A feast was held, with Franciscan priests blessing the food before everyone ate their fill. At the end of the meal, plays were enacted with scenes depicting the conversion of Native Americans on first hearing the Catholic faith.

But what about Plymouth Rock and the Pilgrims? 

Image

Elizabeth I, illegitimate daughter of an invalid union,
usurper of the throne and vicious persecutor of Catholics

Queen Elizabeth had little patience for Catholics, but even less for Calvinists, who complained the Church of England remained too "papist." In their desire to complete the Reformation and "purify" religion of popish trumperies, the Puritans broke from the Anglican Church, rejected the Book of Common Prayer, and preferred the anti-royalist Geneva Bible to the King James version.

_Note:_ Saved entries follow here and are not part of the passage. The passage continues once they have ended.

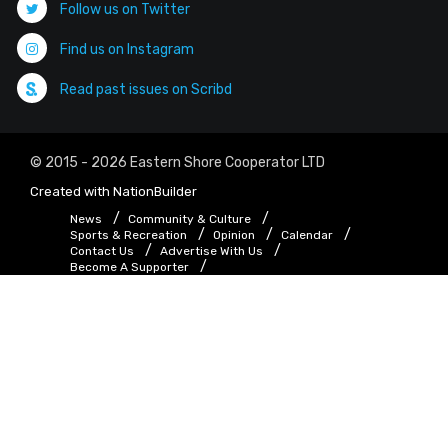
Follow us on Twitter
Find us on Instagram
Read past issues on Scribd
© 2015 - 2026 Eastern Shore Cooperator LTD
Created with
NationBuilder
News
Community & Culture
Sports & Recreation
Opinion
Calendar
Contact Us
Advertise With Us
Become A Supporter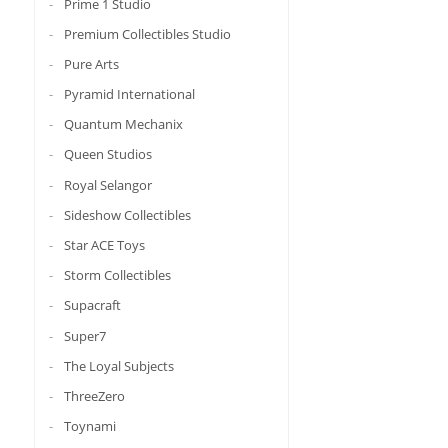
Prime 1 Studio
Premium Collectibles Studio
Pure Arts
Pyramid International
Quantum Mechanix
Queen Studios
Royal Selangor
Sideshow Collectibles
Star ACE Toys
Storm Collectibles
Supacraft
Super7
The Loyal Subjects
ThreeZero
Toynami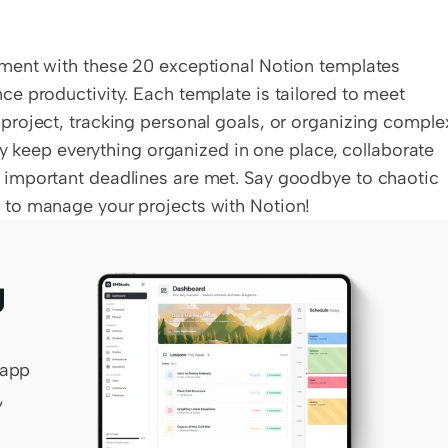
ment with these 20 exceptional Notion templates 
e productivity. Each template is tailored to meet 
roject, tracking personal goals, or organizing complex
ly keep everything organized in one place, collaborate 
important deadlines are met. Say goodbye to chaotic 
 to manage your projects with Notion!
 
app 
 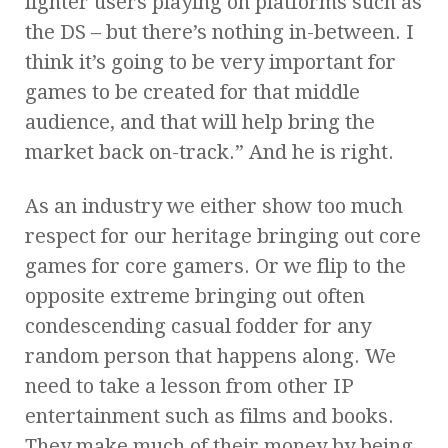
lighter users playing on platforms such as
the DS – but there’s nothing in-between. I
think it’s going to be very important for
games to be created for that middle
audience, and that will help bring the
market back on-track.” And he is right.
As an industry we either show too much
respect for our heritage bringing out core
games for core gamers. Or we flip to the
opposite extreme bringing out often
condescending casual fodder for any
random person that happens along. We
need to take a lesson from other IP
entertainment such as films and books.
They make much of their money by being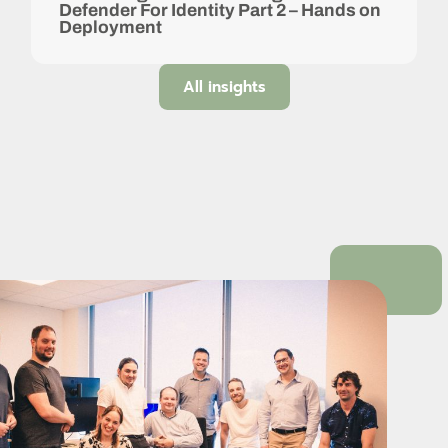
Defender For Identity Part 2 – Hands on
Deployment
All insights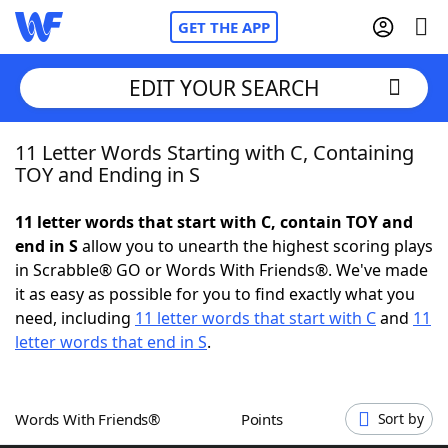
GET THE APP
EDIT YOUR SEARCH
11 Letter Words Starting with C, Containing
Home
TOY and Ending in S
Words With Friends
Cheat
11 letter words that start with C, contain TOY and
end in S
allow you to unearth the highest scoring plays
NYT Crossplay Cheat
in Scrabble® GO or Words With Friends®. We've made
it as easy as possible for you to find exactly what you
Scrabble
Helpers
need, including
11 letter words that start with C
and
11
letter words that end in S
.
Today's NYT Games
Hints & Answers
Words With Friends®
Points
Sort by
Word Games
Helpers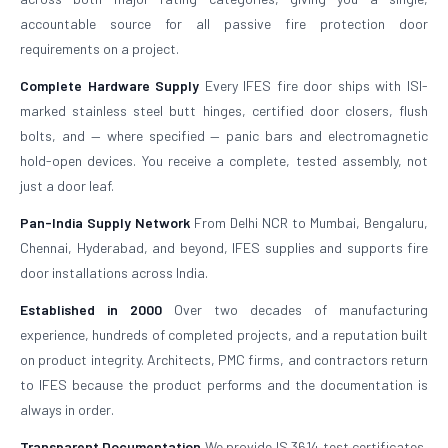
accountable source for all passive fire protection door
requirements on a project.
Complete Hardware Supply
Every IFES fire door ships with ISI-
marked stainless steel butt hinges, certified door closers, flush
bolts, and — where specified — panic bars and electromagnetic
hold-open devices. You receive a complete, tested assembly, not
just a door leaf.
Pan-India Supply Network
From Delhi NCR to Mumbai, Bengaluru,
Chennai, Hyderabad, and beyond, IFES supplies and supports fire
door installations across India.
Established in 2000
Over two decades of manufacturing
experience, hundreds of completed projects, and a reputation built
on product integrity. Architects, PMC firms, and contractors return
to IFES because the product performs and the documentation is
always in order.
Transparent Documentation
We provide IS 3614 test certificates,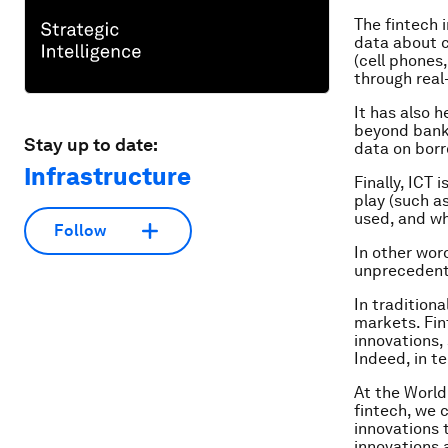
The fintech 
data about c
(cell phones
through real
It has also 
beyond bank 
Stay up to date:
data on borr
Infrastructure
Finally, ICT
play (such a
used, and wh
Follow
In other wor
unprecedent
In tradition
markets. Fin
innovations,
Indeed, in te
At the World
fintech, we 
innovations 
innovations 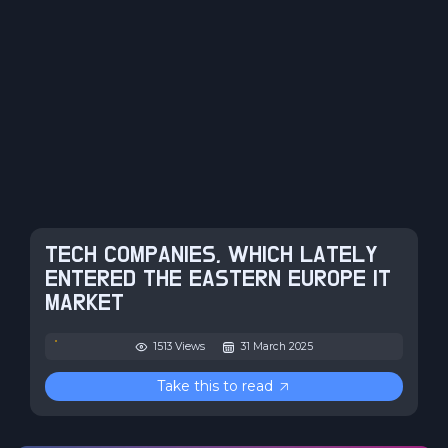
TECH COMPANIES, WHICH LATELY
ENTERED THE EASTERN EUROPE IT
MARKET
1513 Views
31 March 2025
Take this to read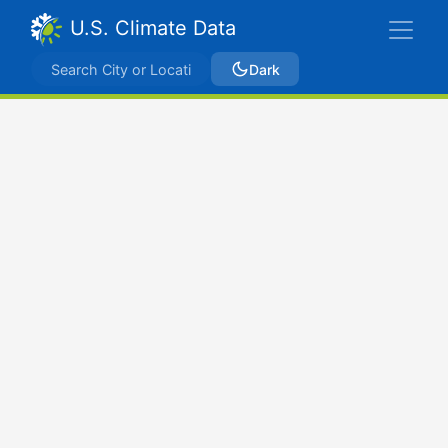
U.S. Climate Data
Dark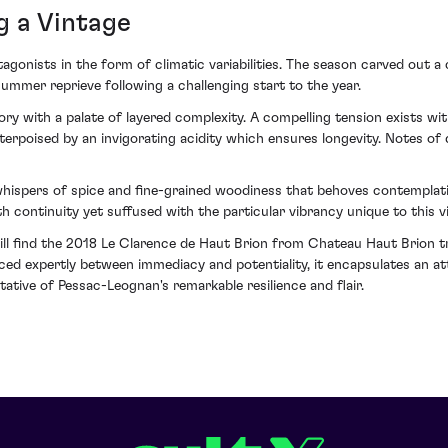
g a Vintage
tagonists in the form of climatic variabilities. The season carved out a
ummer reprieve following a challenging start to the year.
y with a palate of layered complexity. A compelling tension exists with
rpoised by an invigorating acidity which ensures longevity. Notes of d
 whispers of spice and fine-grained woodiness that behoves contemplati
h continuity yet suffused with the particular vibrancy unique to this v
ill find the 2018 Le Clarence de Haut Brion from Chateau Haut Brion tr
nced expertly between immediacy and potentiality, it encapsulates an att
ative of Pessac-Leognan's remarkable resilience and flair.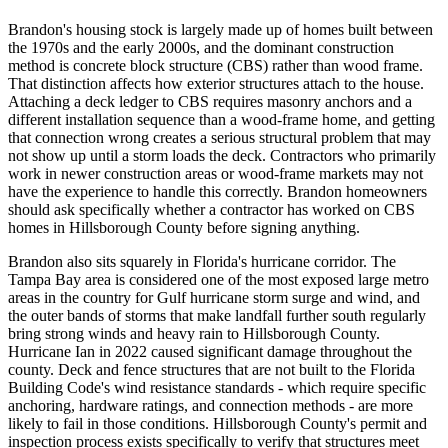
Brandon's housing stock is largely made up of homes built between
the 1970s and the early 2000s, and the dominant construction
method is concrete block structure (CBS) rather than wood frame.
That distinction affects how exterior structures attach to the house.
Attaching a deck ledger to CBS requires masonry anchors and a
different installation sequence than a wood-frame home, and getting
that connection wrong creates a serious structural problem that may
not show up until a storm loads the deck. Contractors who primarily
work in newer construction areas or wood-frame markets may not
have the experience to handle this correctly. Brandon homeowners
should ask specifically whether a contractor has worked on CBS
homes in Hillsborough County before signing anything.
Brandon also sits squarely in Florida's hurricane corridor. The
Tampa Bay area is considered one of the most exposed large metro
areas in the country for Gulf hurricane storm surge and wind, and
the outer bands of storms that make landfall further south regularly
bring strong winds and heavy rain to Hillsborough County.
Hurricane Ian in 2022 caused significant damage throughout the
county. Deck and fence structures that are not built to the Florida
Building Code's wind resistance standards - which require specific
anchoring, hardware ratings, and connection methods - are more
likely to fail in those conditions. Hillsborough County's permit and
inspection process exists specifically to verify that structures meet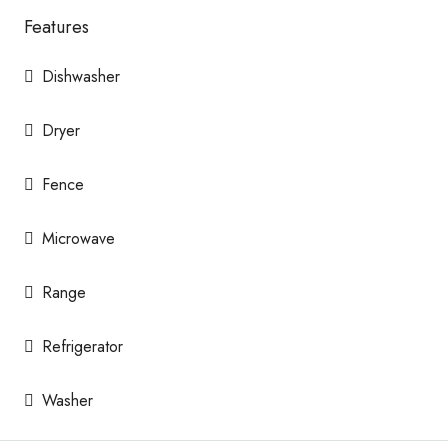
Features
Dishwasher
Dryer
Fence
Microwave
Range
Refrigerator
Washer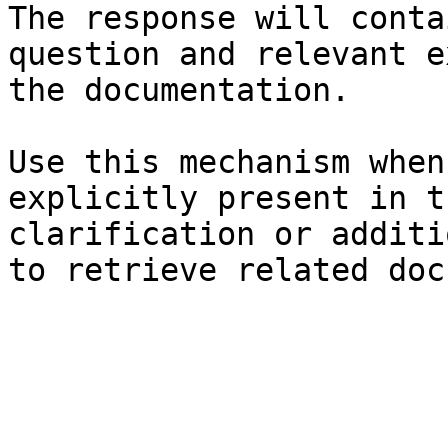
The response will conta
question and relevant e
the documentation.

Use this mechanism when
explicitly present in t
clarification or additi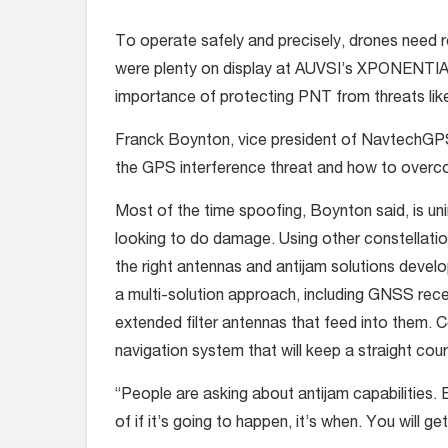
To operate safely and precisely, drones need r
were plenty on display at AUVSI’s XPONENTIAL i
importance of protecting PNT from threats lik
Franck Boynton, vice president of NavtechGPS,
the GPS interference threat and how to overco
Most of the time spoofing, Boynton said, is un
looking to do damage. Using other constellation
the right antennas and antijam solutions devel
a multi-solution approach, including GNSS recei
extended filter antennas that feed into them. C
navigation system that will keep a straight cours
“People are asking about antijam capabilities. E
of if it’s going to happen, it’s when. You will g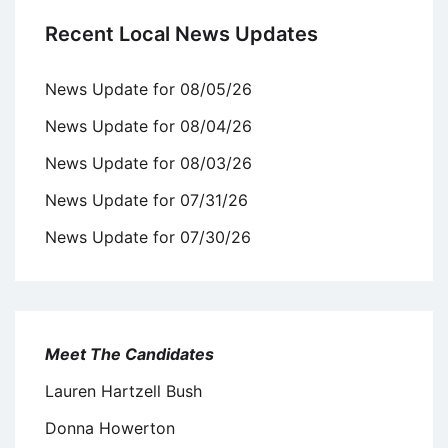
Recent Local News Updates
News Update for 08/05/26
News Update for 08/04/26
News Update for 08/03/26
News Update for 07/31/26
News Update for 07/30/26
Meet The Candidates
Lauren Hartzell Bush
Donna Howerton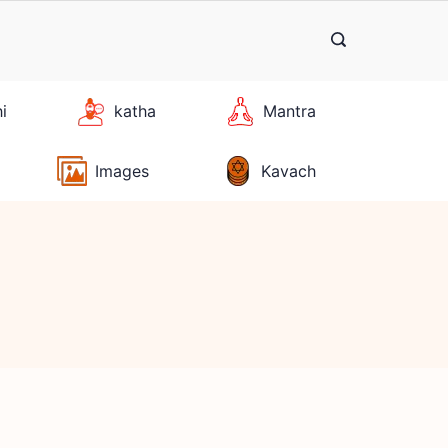
hi
katha
Mantra
Images
Kavach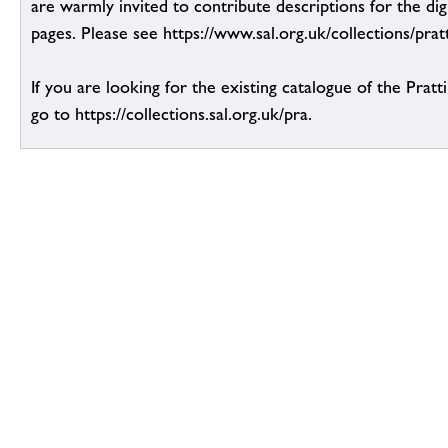
are warmly invited to contribute descriptions for the dig
pages. Please see https://www.sal.org.uk/collections/pratt
If you are looking for the existing catalogue of the Pratt
go to https://collections.sal.org.uk/pra.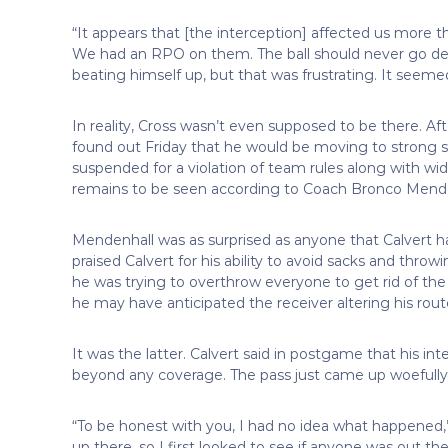
“It appears that [the interception] affected us more th
We had an RPO on them. The ball should never go deep 
beating himself up, but that was frustrating. It seemed 
In reality, Cross wasn’t even supposed to be there. Aft
found out Friday that he would be moving to strong s
suspended for a violation of team rules along with wi
remains to be seen according to Coach Bronco Mende
Mendenhall was as surprised as anyone that Calvert
praised Calvert for his ability to avoid sacks and thr
he was trying to overthrow everyone to get rid of the ba
he may have anticipated the receiver altering his rout
It was the latter. Calvert said in postgame that his in
beyond any coverage. The pass just came up woefully 
“To be honest with you, I had no idea what happened,” Cr
up there, so I first looked to see if anyone was out the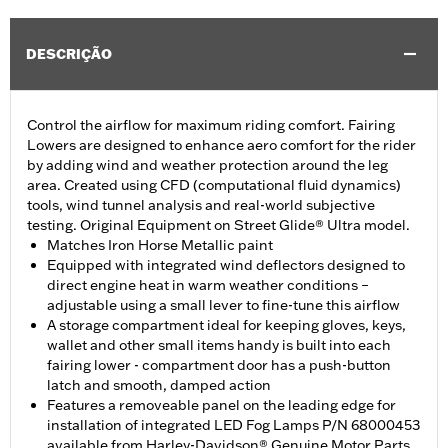
DESCRIÇÃO
Control the airflow for maximum riding comfort. Fairing
Lowers are designed to enhance aero comfort for the rider
by adding wind and weather protection around the leg
area. Created using CFD (computational fluid dynamics)
tools, wind tunnel analysis and real-world subjective
testing. Original Equipment on Street Glide® Ultra model.
Matches Iron Horse Metallic paint
Equipped with integrated wind deflectors designed to
direct engine heat in warm weather conditions –
adjustable using a small lever to fine-tune this airflow
A storage compartment ideal for keeping gloves, keys,
wallet and other small items handy is built into each
fairing lower - compartment door has a push-button
latch and smooth, damped action
Features a removeable panel on the leading edge for
installation of integrated LED Fog Lamps P/N 68000453
available from Harley-Davidson® Genuine Motor Parts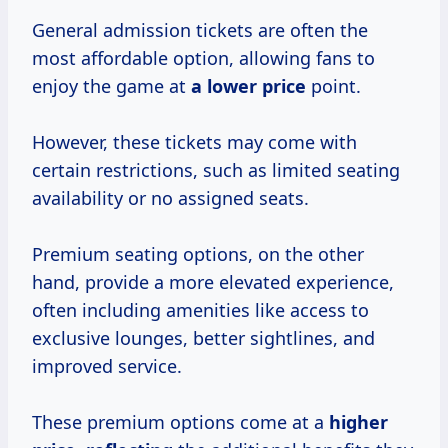
General admission tickets are often the
most affordable option, allowing fans to
enjoy the game at
a
lower price
point.
However, these tickets may come with
certain restrictions, such as limited seating
availability or no assigned seats.
Premium seating options, on the other
hand, provide a more elevated experience,
often including amenities like access to
exclusive lounges, better sightlines, and
improved service.
These premium options come at a
higher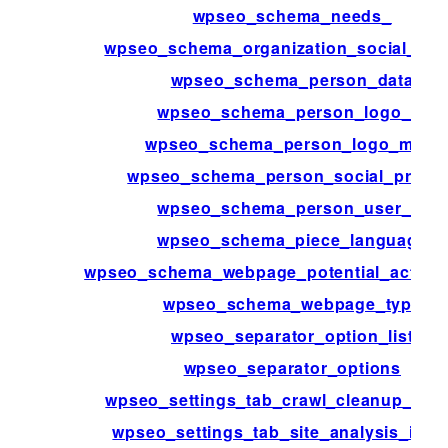
wpseo_schema_needs_
wpseo_schema_organization_social_prof
wpseo_schema_person_data
wpseo_schema_person_logo_id
wpseo_schema_person_logo_meta
wpseo_schema_person_social_profile
wpseo_schema_person_user_id
wpseo_schema_piece_language
wpseo_schema_webpage_potential_action_
wpseo_schema_webpage_type
wpseo_separator_option_list
wpseo_separator_options
wpseo_settings_tab_crawl_cleanup_net
wpseo_settings_tab_site_analysis_inter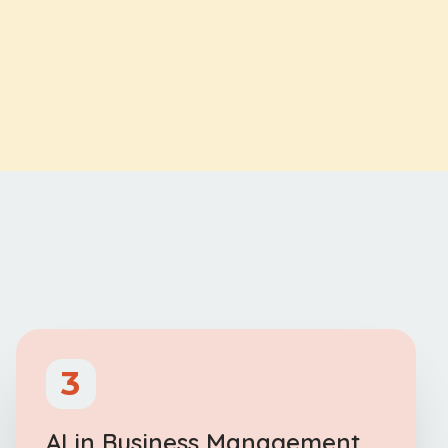
3
AI in Business Management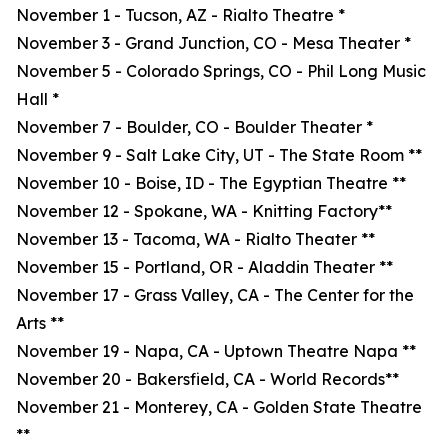
November 1 - Tucson, AZ - Rialto Theatre *
November 3 - Grand Junction, CO - Mesa Theater *
November 5 - Colorado Springs, CO - Phil Long Music
Hall *
November 7 - Boulder, CO - Boulder Theater *
November 9 - Salt Lake City, UT - The State Room **
November 10 - Boise, ID - The Egyptian Theatre **
November 12 - Spokane, WA - Knitting Factory**
November 13 - Tacoma, WA - Rialto Theater **
November 15 - Portland, OR - Aladdin Theater **
November 17 - Grass Valley, CA - The Center for the
Arts **
November 19 - Napa, CA - Uptown Theatre Napa **
November 20 - Bakersfield, CA - World Records**
November 21 - Monterey, CA - Golden State Theatre
**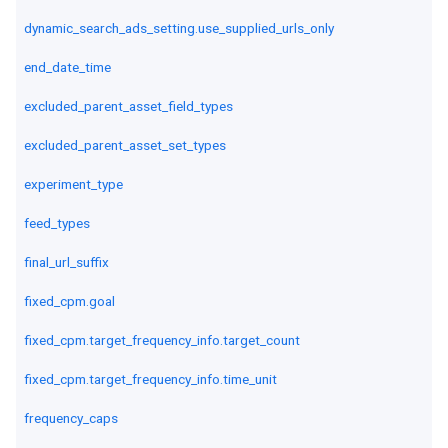
dynamic_search_ads_setting.use_supplied_urls_only
end_date_time
excluded_parent_asset_field_types
excluded_parent_asset_set_types
experiment_type
feed_types
final_url_suffix
fixed_cpm.goal
fixed_cpm.target_frequency_info.target_count
fixed_cpm.target_frequency_info.time_unit
frequency_caps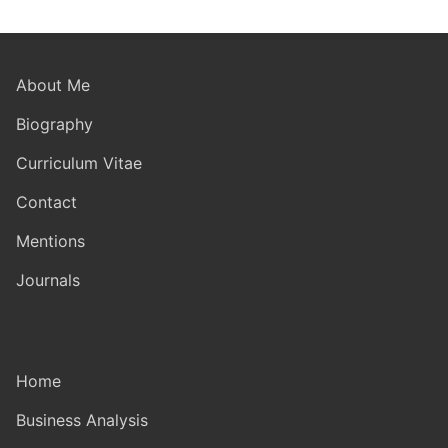
About Me
Biography
Curriculum Vitae
Contact
Mentions
Journals
Home
Business Analysis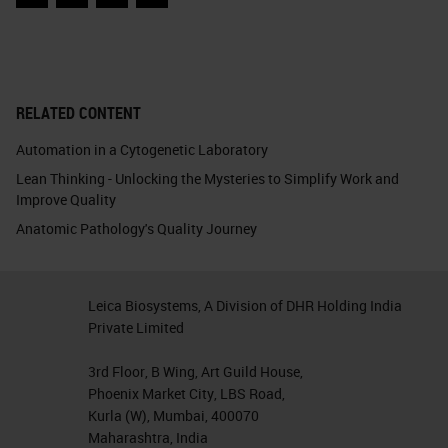
Facebook
Twitter
LinkedIn
Email
RELATED CONTENT
Automation in a Cytogenetic Laboratory
Lean Thinking - Unlocking the Mysteries to Simplify Work and
Improve Quality
Anatomic Pathology's Quality Journey
Leica Biosystems, A Division of DHR Holding India
Private Limited
3rd Floor, B Wing, Art Guild House,
Phoenix Market City, LBS Road,
Kurla (W), Mumbai, 400070
Maharashtra, India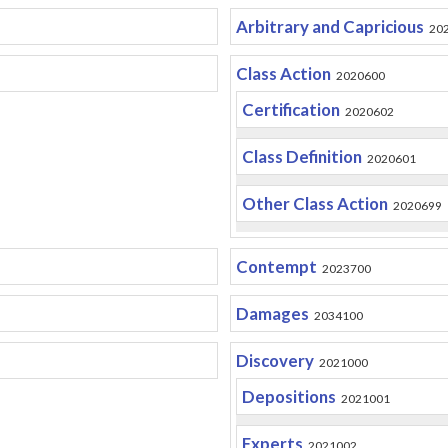
Arbitrary and Capricious
20
Class Action
2020600
Certification
2020602
Class Definition
2020601
Other Class Action
2020699
Contempt
2023700
Damages
2034100
Discovery
2021000
Depositions
2021001
Experts
2021002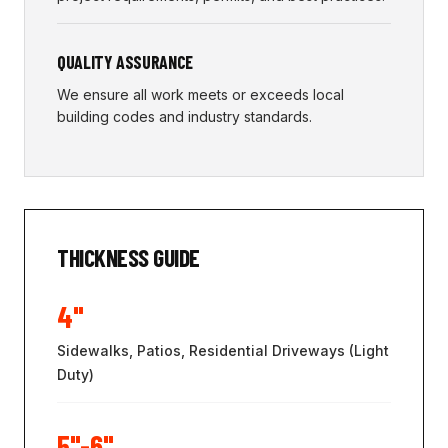
QUALITY ASSURANCE
We ensure all work meets or exceeds local
building codes and industry standards.
THICKNESS GUIDE
4"
Sidewalks, Patios, Residential Driveways (Light
Duty)
5"-6"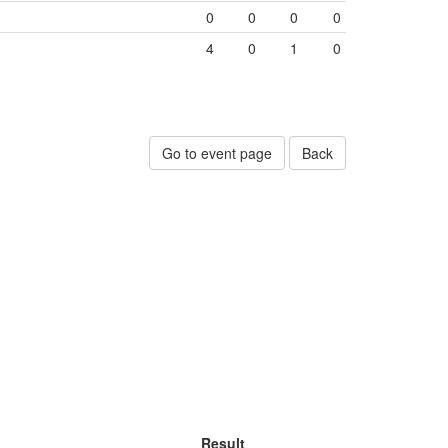
0
0
0
0
4
0
1
0
Go to event page
Back
Result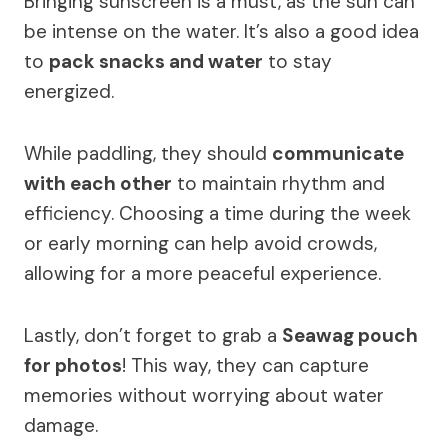
Bringing sunscreen is a must, as the sun can
be intense on the water. It’s also a good idea
to
pack snacks and water
to stay
energized.
While paddling, they should
communicate
with each other
to maintain rhythm and
efficiency. Choosing a time during the week
or early morning can help avoid crowds,
allowing for a more peaceful experience.
Lastly, don’t forget to grab a
Seawag pouch
for photos
! This way, they can capture
memories without worrying about water
damage.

They instituted an independent congregationalist ideal that upheld the notion of the common priesthood of all believers, and thus granted an equal say among congregants in the election of the minister (some claim the roots of American democracy lie here). All of this naturally brought down on them the wrath of the Crown, and persecution commenced.

A number of Puritans fled England and sought refuge in Holland, where they lived for a dozen years, before deciding to leave for the New World. After meeting another group of Puritans in Southampton, all boarded the Mayflower on September 16, 1620. Sixty-five days later, they sighted Cape Cod.

The communal meal we know of as "Thanksgiving" took place in 1621 with about 90 Native Americans, and lasted three days.

After the Catholic Spanish were defeated by the British and driven out of the (largely Protestant) colonies, it became more expedient and attractive to focus on the 1621 date marking the arrival of the Pilgrims to celebrate this national holiday of thanksgiving — and Americans have done so ever since, entirely obliterating from national memory any influence of earlier Catholic settlers.

But don't let such revisionist history fool you; Catholics have as much claim to this celebration as anyone, if not more. And as all good Catholics know, eucharistia is Greek for "thanksgiving" — so be sure to leg it to Mass and pay your respects to the Giver of all good gifts.